• _ACTION ITEM_
Among the lines below, tally those holding the string "Markup" and give the total only.

-------- INPUT

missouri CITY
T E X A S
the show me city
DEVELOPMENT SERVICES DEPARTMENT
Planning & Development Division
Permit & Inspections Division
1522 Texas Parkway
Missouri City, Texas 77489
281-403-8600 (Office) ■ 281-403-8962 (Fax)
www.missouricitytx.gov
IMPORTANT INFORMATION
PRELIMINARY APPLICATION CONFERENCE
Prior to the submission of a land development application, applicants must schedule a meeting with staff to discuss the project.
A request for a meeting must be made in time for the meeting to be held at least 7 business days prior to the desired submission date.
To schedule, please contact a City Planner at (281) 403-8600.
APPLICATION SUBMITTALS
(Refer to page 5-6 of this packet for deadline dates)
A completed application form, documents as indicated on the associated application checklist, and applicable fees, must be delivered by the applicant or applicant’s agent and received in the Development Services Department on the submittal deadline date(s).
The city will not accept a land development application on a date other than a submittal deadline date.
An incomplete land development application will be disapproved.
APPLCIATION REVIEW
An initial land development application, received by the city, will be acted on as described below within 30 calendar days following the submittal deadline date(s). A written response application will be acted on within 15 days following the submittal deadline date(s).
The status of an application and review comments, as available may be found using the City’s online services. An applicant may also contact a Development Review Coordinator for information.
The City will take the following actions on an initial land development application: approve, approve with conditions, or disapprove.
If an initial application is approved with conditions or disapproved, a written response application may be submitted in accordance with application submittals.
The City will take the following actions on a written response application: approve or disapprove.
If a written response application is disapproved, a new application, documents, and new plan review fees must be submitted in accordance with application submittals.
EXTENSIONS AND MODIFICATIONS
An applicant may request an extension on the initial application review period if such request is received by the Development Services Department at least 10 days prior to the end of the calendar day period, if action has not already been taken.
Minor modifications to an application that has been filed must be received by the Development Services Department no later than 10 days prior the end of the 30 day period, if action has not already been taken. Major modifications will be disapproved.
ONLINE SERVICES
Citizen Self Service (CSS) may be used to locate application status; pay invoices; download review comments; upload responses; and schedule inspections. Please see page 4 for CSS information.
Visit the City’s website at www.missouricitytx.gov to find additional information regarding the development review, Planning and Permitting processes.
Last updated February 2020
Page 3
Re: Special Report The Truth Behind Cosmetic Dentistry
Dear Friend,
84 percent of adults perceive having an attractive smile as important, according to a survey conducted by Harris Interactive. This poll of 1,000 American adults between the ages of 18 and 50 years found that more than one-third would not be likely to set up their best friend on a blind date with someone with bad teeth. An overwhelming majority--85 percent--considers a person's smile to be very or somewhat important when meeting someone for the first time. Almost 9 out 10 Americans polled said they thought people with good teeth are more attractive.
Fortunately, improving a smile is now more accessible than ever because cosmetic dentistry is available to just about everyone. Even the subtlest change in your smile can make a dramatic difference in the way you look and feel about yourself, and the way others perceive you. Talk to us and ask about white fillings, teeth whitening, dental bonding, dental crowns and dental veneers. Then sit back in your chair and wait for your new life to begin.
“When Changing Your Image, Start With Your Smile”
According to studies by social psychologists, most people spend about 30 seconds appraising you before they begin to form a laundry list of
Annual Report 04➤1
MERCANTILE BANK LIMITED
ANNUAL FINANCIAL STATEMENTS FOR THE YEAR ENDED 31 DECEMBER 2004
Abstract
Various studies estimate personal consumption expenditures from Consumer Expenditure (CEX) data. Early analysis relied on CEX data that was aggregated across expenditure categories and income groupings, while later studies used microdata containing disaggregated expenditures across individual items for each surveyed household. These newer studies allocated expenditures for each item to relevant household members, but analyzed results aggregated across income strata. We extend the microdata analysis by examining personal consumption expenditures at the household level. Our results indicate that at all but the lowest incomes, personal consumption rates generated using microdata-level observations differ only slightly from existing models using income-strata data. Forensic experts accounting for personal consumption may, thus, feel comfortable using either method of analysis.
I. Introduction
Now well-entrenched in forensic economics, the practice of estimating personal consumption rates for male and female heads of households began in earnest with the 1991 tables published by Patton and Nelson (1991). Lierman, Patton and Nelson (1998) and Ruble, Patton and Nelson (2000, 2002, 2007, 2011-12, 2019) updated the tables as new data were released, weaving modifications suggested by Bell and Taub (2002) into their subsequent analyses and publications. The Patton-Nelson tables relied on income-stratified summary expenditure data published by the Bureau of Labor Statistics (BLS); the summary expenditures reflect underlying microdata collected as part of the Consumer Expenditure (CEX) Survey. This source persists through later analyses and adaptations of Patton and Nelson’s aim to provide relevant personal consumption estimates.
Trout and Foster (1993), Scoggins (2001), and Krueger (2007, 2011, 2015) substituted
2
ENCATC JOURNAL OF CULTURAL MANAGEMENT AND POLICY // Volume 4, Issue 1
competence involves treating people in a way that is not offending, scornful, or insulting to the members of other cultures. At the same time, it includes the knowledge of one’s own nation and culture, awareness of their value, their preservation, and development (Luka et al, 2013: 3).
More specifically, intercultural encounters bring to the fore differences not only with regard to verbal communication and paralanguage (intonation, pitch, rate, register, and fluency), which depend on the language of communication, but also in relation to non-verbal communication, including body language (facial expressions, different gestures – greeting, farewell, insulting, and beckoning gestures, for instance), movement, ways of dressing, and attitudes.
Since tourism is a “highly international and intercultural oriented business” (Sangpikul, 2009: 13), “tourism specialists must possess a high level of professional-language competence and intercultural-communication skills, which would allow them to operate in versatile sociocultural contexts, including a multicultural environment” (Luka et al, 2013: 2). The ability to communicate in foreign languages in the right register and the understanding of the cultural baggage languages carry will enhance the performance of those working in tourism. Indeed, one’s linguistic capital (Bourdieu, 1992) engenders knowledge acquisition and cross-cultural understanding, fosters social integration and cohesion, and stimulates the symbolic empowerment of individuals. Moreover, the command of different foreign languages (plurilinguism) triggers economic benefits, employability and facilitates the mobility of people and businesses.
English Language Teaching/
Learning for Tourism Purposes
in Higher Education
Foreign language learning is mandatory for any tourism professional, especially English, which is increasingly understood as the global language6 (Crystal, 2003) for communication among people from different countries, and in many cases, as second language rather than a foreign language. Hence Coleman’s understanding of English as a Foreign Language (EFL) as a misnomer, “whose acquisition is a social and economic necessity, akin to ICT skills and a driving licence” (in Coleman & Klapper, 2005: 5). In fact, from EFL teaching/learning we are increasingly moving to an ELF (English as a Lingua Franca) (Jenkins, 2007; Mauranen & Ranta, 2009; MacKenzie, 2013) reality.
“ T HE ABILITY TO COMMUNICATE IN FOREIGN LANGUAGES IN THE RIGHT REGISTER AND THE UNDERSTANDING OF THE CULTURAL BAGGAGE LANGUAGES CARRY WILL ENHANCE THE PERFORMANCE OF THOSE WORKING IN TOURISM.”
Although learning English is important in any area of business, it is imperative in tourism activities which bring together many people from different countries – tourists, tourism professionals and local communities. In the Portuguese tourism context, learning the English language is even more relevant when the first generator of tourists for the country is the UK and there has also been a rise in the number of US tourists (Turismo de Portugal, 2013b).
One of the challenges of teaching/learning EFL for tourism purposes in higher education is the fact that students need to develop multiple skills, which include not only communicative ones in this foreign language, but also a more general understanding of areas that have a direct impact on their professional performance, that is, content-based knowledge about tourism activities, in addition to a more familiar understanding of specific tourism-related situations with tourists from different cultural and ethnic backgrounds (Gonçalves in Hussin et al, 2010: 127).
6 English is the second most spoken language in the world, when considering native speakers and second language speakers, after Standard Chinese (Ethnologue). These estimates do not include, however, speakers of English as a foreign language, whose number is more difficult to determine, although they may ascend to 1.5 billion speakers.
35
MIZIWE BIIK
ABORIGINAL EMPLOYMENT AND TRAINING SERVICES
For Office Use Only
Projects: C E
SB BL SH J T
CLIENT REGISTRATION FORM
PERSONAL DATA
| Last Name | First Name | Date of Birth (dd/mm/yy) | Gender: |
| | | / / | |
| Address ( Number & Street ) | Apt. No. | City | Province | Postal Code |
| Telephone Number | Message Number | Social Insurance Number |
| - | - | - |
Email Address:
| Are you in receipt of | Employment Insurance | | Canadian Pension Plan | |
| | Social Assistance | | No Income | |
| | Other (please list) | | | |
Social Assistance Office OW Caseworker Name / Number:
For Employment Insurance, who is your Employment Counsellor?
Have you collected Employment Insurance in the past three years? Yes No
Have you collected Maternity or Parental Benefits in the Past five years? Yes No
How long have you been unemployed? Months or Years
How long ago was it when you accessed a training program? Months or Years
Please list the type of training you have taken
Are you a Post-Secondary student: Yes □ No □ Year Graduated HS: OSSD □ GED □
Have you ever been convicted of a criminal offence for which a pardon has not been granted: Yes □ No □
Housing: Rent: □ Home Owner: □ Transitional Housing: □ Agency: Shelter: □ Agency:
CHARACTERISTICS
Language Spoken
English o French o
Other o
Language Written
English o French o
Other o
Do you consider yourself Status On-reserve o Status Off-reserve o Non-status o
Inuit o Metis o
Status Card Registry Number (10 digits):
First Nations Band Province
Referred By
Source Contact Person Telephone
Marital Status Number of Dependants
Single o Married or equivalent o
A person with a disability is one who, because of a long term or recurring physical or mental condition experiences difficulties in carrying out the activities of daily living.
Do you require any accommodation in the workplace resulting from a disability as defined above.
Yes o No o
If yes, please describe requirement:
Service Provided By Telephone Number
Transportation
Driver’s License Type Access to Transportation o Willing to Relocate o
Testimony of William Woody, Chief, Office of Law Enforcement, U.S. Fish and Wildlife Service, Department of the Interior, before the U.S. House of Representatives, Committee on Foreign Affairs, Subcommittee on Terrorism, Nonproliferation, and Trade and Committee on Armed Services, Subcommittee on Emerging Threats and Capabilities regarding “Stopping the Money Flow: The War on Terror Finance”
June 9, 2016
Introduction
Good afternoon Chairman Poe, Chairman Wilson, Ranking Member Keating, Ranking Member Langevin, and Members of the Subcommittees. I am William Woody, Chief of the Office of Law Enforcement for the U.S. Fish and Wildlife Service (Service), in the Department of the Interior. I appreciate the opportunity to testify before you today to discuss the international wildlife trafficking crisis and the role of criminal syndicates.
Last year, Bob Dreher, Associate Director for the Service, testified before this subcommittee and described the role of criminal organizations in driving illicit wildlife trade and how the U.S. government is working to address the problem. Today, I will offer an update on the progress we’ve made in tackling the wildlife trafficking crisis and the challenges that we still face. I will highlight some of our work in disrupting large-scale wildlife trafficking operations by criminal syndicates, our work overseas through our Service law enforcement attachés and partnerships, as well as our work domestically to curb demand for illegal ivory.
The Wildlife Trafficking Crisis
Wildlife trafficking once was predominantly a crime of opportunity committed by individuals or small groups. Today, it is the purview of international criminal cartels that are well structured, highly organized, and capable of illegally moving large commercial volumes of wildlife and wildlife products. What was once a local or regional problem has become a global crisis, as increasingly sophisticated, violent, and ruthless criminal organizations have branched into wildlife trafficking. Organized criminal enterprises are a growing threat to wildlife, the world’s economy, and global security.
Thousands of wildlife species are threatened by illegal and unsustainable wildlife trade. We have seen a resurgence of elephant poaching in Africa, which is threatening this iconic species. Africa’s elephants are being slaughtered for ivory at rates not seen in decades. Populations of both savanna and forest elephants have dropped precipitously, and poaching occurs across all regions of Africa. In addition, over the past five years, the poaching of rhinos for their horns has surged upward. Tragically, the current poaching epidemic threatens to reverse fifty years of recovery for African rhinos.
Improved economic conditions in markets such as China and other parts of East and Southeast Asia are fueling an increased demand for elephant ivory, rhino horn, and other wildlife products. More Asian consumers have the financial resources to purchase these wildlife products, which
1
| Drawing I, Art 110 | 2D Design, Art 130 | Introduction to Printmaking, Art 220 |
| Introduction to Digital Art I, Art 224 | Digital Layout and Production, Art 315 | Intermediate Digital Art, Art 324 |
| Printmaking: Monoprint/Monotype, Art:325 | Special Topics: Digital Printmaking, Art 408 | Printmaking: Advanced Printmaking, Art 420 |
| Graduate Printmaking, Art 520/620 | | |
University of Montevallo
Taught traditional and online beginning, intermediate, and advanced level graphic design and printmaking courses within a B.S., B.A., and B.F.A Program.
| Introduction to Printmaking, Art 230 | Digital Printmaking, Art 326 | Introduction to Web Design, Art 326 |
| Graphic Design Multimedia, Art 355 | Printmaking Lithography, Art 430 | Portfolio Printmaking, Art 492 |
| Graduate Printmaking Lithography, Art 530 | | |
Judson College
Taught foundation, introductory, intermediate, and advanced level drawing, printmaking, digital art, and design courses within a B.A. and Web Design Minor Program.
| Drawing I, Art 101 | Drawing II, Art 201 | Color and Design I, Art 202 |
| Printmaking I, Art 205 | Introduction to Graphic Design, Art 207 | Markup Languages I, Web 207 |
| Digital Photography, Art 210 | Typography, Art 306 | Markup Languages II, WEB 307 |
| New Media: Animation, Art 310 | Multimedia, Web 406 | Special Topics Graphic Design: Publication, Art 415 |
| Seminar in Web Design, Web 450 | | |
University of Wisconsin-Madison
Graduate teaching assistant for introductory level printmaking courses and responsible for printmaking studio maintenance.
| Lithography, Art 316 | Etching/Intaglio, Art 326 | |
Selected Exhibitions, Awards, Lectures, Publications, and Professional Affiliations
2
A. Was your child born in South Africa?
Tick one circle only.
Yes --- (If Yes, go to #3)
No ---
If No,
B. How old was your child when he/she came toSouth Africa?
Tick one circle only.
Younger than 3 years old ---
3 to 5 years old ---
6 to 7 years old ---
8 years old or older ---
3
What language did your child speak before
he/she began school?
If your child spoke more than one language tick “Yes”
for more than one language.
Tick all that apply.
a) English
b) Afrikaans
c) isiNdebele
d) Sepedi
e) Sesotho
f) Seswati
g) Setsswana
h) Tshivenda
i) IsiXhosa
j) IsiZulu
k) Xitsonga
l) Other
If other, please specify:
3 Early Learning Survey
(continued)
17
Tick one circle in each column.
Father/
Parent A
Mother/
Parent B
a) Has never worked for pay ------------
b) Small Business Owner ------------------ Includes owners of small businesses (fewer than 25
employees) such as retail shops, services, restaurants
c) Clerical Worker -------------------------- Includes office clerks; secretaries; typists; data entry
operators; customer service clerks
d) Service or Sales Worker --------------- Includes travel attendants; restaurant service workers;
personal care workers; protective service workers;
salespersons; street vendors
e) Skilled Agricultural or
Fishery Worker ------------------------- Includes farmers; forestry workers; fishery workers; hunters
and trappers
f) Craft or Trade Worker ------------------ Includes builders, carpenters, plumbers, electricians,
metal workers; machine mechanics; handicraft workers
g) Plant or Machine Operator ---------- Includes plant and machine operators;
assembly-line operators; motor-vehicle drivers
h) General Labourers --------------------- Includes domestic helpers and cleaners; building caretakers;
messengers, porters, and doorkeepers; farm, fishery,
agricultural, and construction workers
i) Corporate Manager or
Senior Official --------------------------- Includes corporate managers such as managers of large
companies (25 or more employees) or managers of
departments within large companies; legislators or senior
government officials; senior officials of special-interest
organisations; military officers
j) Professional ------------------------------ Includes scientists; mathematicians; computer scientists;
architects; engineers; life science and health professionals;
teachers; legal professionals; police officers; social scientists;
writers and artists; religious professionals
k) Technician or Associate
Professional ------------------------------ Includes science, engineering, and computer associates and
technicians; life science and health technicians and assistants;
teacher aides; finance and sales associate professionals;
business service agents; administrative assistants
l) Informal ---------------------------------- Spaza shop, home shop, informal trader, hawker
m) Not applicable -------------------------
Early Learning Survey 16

----------------

• _TASK RESPONSE_
2